PROBLEM REQUIREMENTS.
Reproduce each record exactly. The pictures should be skipped.

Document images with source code
=======

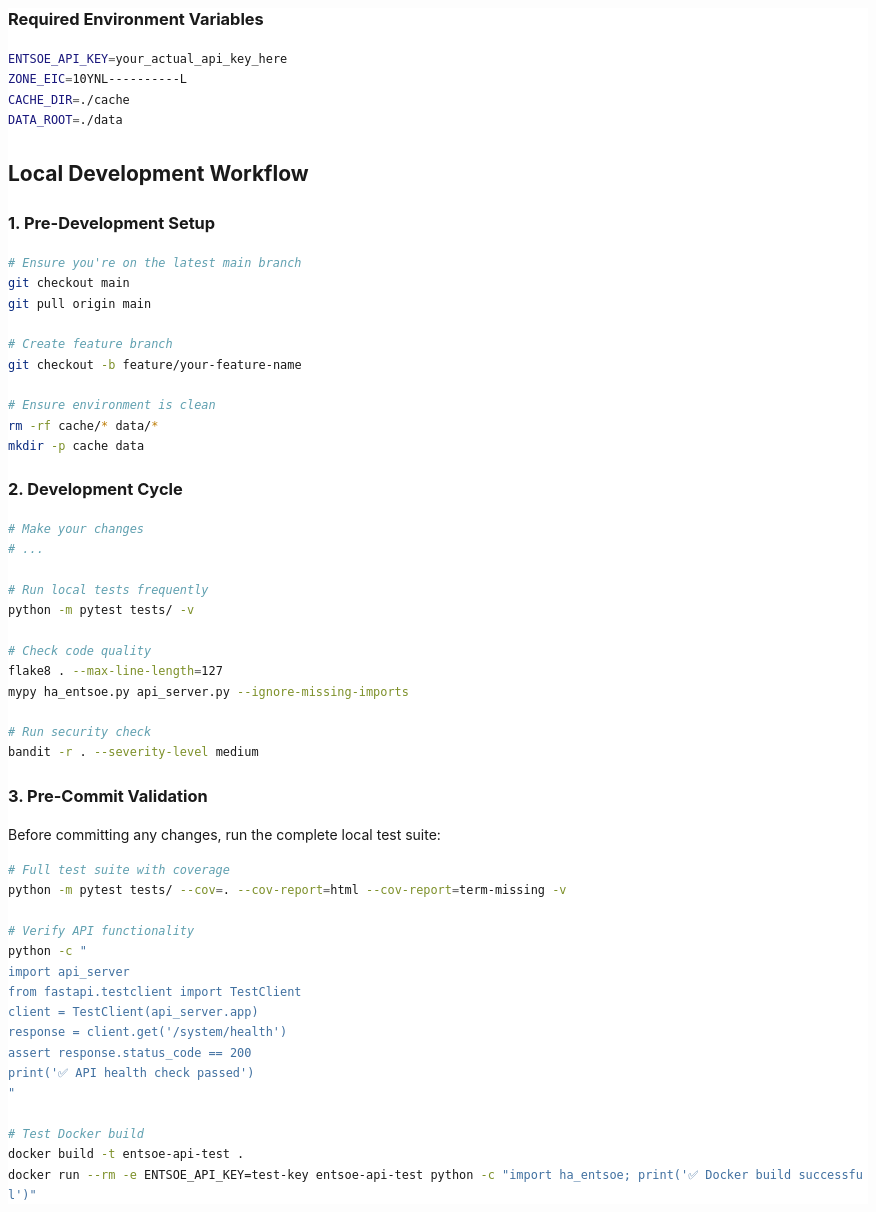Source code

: ### Required Environment Variables

```bash
ENTSOE_API_KEY=your_actual_api_key_here
ZONE_EIC=10YNL----------L
CACHE_DIR=./cache
DATA_ROOT=./data
```

## Local Development Workflow

### 1. Pre-Development Setup

```bash
# Ensure you're on the latest main branch
git checkout main
git pull origin main

# Create feature branch
git checkout -b feature/your-feature-name

# Ensure environment is clean
rm -rf cache/* data/*
mkdir -p cache data
```

### 2. Development Cycle

```bash
# Make your changes
# ...

# Run local tests frequently
python -m pytest tests/ -v

# Check code quality
flake8 . --max-line-length=127
mypy ha_entsoe.py api_server.py --ignore-missing-imports

# Run security check
bandit -r . --severity-level medium
```

### 3. Pre-Commit Validation

Before committing any changes, run the complete local test suite:

```bash
# Full test suite with coverage
python -m pytest tests/ --cov=. --cov-report=html --cov-report=term-missing -v

# Verify API functionality
python -c "
import api_server
from fastapi.testclient import TestClient
client = TestClient(api_server.app)
response = client.get('/system/health')
assert response.status_code == 200
print('✅ API health check passed')
"

# Test Docker build
docker build -t entsoe-api-test .
docker run --rm -e ENTSOE_API_KEY=test-key entsoe-api-test python -c "import ha_entsoe; print('✅ Docker build successful')"
```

=======

REPLY.
Source code

: ### Required Environment Variables

```bash
ENTSOE_API_KEY=your_actual_api_key_here
ZONE_EIC=10YNL----------L
CACHE_DIR=./cache
DATA_ROOT=./data
```

## Local Development Workflow

### 1. Pre-Development Setup

```bash
# Ensure you're on the latest main branch
git checkout main
git pull origin main

# Create feature branch
git checkout -b feature/your-feature-name

# Ensure environment is clean
rm -rf cache/* data/*
mkdir -p cache data
```

### 2. Development Cycle

```bash
# Make your changes
# ...

# Run local tests frequently
python -m pytest tests/ -v

# Check code quality
flake8 . --max-line-length=127
mypy ha_entsoe.py api_server.py --ignore-missing-imports

# Run security check
bandit -r . --severity-level medium
```

### 3. Pre-Commit Validation

Before committing any changes, run the complete local test suite:

```bash
# Full test suite with coverage
python -m pytest tests/ --cov=. --cov-report=html --cov-report=term-missing -v

# Verify API functionality
python -c "
import api_server
from fastapi.testclient import TestClient
client = TestClient(api_server.app)
response = client.get('/system/health')
assert response.status_code == 200
print('✅ API health check passed')
"

# Test Docker build
docker build -t entsoe-api-test .
docker run --rm -e ENTSOE_API_KEY=test-key entsoe-api-test python -c "import ha_entsoe; print('✅ Docker build successful')"
```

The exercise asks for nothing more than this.